Rocket Lab will launch two satellites tonight (Dec. 8), and you can watch the action live.
A Rocket Lab Electron launcher carrying two commercial Earth-observation spacecraft is scheduled to lift off from the company’s New Zealand site Wednesday during a 125-minute window that opens at 6:45 p.m. EST (2345 GMT; 12:45 p.m. on Dec. 9 local New Zealand time.)
You can watch the launch live here at Space.com courtesy of Rocket Lab or directly via the company. Coverage will start about 15 minutes before liftoff.
The mission, which Rocket Lab calls “A Data With Destiny,” will loft the 10th and 11th “Gen-2” satellites for a constellation operated by the company BlackSky.
“BlackSky combines high-resolution images captured by its constellation of microsatellites with its proprietary Spectra AI software platform to deliver analytics and insights to government customers and industries including transportation, infrastructure, land use and supply chain management,” Rocket Lab wrote in a mission press kit, which you can find here.
If all goes according to plan, the two BlackSky satellites will be deployed about 270 miles (430 kilometers) above Earth by one hour after liftoff.
“A Data With Destiny” will be Rocket Lab’s sixth Electron launch of 2021 and the 23rd overall for the 59-foot-tall (18 meters) rocket, which gives small satellites dedicated rides to space.
The most recent Electron mission, which launched on Nov. 17, also lofted two BlackSky Gen-2 satellites. During that successful flight, Rocket Lab recovered the Electron’s first stage, which came down for a controlled, parachute-aided splashdown in the Pacific Ocean shortly after liftoff.
The recovery work is part of Rocket Lab’s quest to make the Electron’s first stage reusable, a modification that the company says will boost launch rates and save money for it and its customers. The ultimate reuse plan calls for a helicopter to snatch falling boosters out of the sky, and Rocket Lab took a big step toward that goal with the Nov. 17 launch, using a chopper to track the descending stage and practice the communications that would be employed during a catch attempt.
There will be no recovery attempt during “A Data With Destiny,” Rocket Lab representatives said.
—Rocket Lab: Private spaceflight company for small satellites
—Rocket Lab and its Electron booster (photos)
—Rocket Lab plans to snag falling boosters with a helicopter and refly them
“A Data With Destiny” will be the third liftoff Rocket Lab performs under a multilaunch deal it signed with BlackSky earlier this year. The first contracted mission, which launched on May 15, failed to deliver two Gen-2 satellites to orbit; the Electron suffered an anomaly in its upper stage engine igniter system and both spacecraft were lost (though the booster’s first stage did perform a soft splashdown as planned and was recovered).
The Nov. 17 mission, called “Love At First Insight,” successfully delivered the two satellites to the desired orbit.

# GIVEN ENTRIES
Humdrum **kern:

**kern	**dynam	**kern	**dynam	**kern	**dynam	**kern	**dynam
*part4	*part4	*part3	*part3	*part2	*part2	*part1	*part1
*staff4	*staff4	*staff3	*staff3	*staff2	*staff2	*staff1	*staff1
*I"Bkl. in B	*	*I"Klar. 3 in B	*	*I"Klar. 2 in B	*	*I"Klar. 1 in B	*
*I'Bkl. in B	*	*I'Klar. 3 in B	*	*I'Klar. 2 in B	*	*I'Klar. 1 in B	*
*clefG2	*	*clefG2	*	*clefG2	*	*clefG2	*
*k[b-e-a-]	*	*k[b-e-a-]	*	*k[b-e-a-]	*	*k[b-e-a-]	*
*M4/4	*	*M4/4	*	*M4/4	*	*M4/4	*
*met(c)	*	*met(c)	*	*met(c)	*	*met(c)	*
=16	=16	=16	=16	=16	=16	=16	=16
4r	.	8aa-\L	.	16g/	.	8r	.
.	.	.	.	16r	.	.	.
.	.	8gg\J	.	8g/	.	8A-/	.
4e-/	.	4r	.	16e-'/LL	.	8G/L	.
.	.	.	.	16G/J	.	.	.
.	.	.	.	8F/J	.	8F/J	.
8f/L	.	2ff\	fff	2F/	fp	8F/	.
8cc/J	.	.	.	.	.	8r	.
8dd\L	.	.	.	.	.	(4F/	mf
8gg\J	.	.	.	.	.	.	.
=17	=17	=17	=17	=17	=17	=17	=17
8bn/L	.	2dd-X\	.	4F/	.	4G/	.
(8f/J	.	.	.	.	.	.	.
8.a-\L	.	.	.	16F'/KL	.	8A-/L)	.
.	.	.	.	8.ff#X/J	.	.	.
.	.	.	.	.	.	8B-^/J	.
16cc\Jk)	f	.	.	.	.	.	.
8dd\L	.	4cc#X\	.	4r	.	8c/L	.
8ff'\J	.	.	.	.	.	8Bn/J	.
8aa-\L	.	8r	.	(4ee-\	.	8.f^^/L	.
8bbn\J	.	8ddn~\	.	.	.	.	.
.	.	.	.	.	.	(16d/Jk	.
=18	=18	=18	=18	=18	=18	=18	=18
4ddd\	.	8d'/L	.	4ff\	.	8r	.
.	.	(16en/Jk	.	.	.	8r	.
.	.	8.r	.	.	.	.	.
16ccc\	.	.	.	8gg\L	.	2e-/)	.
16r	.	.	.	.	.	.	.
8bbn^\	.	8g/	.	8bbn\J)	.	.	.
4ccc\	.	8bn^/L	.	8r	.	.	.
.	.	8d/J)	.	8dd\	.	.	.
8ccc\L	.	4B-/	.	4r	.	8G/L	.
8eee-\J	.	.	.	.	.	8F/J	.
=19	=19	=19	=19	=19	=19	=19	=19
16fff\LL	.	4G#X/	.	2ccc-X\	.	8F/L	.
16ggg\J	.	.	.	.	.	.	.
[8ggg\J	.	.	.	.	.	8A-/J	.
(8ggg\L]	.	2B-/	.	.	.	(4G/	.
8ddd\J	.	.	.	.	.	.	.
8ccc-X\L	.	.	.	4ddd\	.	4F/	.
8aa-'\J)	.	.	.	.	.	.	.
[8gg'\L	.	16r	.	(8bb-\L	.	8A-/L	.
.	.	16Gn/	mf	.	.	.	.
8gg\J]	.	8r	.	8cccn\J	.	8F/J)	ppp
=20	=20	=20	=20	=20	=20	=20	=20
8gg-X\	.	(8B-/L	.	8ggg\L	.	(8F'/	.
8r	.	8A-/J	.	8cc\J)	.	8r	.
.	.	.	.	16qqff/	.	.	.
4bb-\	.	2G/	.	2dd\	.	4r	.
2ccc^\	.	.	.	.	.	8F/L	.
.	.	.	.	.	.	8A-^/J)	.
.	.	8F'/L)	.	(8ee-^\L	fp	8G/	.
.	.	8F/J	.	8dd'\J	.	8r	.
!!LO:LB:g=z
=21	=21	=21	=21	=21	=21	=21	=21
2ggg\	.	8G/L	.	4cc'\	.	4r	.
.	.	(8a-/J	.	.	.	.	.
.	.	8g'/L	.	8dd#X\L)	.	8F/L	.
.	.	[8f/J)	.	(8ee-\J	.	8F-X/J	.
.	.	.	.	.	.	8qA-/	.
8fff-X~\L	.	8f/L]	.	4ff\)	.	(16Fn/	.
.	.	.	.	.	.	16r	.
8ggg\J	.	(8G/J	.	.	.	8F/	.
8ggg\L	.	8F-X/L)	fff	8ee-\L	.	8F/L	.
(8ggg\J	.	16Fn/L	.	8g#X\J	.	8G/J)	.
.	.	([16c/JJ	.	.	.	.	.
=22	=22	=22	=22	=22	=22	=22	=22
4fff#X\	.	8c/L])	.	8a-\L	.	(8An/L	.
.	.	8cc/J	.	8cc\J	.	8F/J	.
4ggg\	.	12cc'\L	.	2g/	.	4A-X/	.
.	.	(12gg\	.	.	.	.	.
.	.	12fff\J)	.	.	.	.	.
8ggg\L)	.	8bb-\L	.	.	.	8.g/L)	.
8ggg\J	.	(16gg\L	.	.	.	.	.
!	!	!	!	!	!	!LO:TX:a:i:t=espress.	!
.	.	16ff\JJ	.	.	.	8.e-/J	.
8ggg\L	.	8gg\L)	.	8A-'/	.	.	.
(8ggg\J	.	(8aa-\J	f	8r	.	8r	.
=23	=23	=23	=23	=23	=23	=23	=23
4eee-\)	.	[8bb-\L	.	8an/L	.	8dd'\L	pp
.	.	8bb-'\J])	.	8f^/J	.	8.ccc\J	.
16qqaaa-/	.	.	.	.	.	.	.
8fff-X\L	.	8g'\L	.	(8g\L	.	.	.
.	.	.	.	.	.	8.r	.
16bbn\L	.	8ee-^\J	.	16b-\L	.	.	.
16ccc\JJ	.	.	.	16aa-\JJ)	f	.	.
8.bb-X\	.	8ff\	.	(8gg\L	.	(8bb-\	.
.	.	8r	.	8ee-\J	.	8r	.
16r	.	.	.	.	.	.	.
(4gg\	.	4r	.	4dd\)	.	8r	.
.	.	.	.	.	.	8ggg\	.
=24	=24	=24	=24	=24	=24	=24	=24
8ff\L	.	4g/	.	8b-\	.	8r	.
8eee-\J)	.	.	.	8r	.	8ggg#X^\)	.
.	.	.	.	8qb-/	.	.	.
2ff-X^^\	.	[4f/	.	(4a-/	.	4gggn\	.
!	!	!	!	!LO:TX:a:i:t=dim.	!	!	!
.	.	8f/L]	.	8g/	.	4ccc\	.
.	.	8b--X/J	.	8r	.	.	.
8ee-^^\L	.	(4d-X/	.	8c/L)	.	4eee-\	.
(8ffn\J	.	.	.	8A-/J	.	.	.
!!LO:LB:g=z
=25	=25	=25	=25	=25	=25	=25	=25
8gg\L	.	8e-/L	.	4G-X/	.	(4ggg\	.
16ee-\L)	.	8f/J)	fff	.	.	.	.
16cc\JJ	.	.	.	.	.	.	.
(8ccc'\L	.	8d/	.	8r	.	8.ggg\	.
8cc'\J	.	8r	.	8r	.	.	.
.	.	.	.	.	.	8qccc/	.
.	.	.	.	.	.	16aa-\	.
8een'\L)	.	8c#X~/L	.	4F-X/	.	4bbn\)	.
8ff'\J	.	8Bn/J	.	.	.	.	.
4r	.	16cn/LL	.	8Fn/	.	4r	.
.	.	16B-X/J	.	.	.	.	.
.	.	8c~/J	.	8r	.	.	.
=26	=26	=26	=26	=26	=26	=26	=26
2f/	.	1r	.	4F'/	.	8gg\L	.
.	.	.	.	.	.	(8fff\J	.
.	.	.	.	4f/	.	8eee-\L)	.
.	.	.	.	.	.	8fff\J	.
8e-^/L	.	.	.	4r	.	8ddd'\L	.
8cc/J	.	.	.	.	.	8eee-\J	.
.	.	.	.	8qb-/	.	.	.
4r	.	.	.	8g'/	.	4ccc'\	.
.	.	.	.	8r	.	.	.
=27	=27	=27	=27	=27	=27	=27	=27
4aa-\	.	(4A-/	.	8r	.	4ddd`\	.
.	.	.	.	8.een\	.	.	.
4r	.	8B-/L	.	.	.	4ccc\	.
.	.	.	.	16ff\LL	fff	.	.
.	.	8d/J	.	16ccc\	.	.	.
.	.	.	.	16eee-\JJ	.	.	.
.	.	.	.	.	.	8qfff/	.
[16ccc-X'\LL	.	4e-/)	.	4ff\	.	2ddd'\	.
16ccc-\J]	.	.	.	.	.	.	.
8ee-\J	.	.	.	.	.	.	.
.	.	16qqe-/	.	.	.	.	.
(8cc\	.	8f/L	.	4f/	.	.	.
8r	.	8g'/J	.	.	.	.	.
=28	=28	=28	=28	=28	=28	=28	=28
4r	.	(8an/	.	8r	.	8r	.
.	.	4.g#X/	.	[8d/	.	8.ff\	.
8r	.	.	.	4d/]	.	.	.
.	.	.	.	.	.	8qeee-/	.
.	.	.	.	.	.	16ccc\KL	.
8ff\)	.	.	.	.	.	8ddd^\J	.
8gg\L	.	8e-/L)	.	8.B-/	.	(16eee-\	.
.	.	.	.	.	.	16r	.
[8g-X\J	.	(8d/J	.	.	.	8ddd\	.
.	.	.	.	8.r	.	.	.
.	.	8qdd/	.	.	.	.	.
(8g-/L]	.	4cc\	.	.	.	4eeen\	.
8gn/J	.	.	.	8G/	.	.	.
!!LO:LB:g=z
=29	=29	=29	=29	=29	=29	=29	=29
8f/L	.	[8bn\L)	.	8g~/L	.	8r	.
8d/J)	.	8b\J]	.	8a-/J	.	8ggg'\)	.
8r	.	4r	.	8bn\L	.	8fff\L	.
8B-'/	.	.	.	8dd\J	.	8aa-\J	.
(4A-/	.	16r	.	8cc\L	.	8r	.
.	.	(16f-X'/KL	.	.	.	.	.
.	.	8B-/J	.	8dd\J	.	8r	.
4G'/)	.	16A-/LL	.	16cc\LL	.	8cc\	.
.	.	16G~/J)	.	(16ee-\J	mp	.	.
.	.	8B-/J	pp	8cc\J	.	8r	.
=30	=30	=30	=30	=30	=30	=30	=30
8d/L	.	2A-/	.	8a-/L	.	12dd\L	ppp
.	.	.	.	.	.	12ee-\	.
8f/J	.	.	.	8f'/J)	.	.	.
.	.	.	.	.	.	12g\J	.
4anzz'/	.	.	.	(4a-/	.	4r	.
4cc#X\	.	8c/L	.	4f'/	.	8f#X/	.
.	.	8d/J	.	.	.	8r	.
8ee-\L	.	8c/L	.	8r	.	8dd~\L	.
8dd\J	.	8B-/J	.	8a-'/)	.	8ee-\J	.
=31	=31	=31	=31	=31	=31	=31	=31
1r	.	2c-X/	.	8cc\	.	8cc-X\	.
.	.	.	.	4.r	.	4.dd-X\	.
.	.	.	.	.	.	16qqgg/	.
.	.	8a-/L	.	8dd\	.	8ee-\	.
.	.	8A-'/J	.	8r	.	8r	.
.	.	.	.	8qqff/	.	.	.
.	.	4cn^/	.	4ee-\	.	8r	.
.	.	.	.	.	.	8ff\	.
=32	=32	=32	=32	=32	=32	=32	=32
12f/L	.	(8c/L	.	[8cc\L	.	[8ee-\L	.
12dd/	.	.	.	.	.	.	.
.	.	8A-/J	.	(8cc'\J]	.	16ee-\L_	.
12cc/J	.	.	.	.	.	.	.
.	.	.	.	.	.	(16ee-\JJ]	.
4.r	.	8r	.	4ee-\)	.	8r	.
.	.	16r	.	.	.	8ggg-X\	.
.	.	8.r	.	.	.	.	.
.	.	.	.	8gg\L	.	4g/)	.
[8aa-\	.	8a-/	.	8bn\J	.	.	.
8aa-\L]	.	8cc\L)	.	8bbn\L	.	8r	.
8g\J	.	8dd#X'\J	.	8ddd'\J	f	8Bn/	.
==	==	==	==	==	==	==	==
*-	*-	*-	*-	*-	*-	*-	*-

# EXERCISE AIM
According to the Rocket Lab launch article, what caused the failure of the first mission launched under the BlackSky deal on May 15? These entries have no connection to the Rocket Lab launch article.

# RESPONSE TO THE EXERCISE
The Electron suffered an anomaly in its upper stage engine igniter system.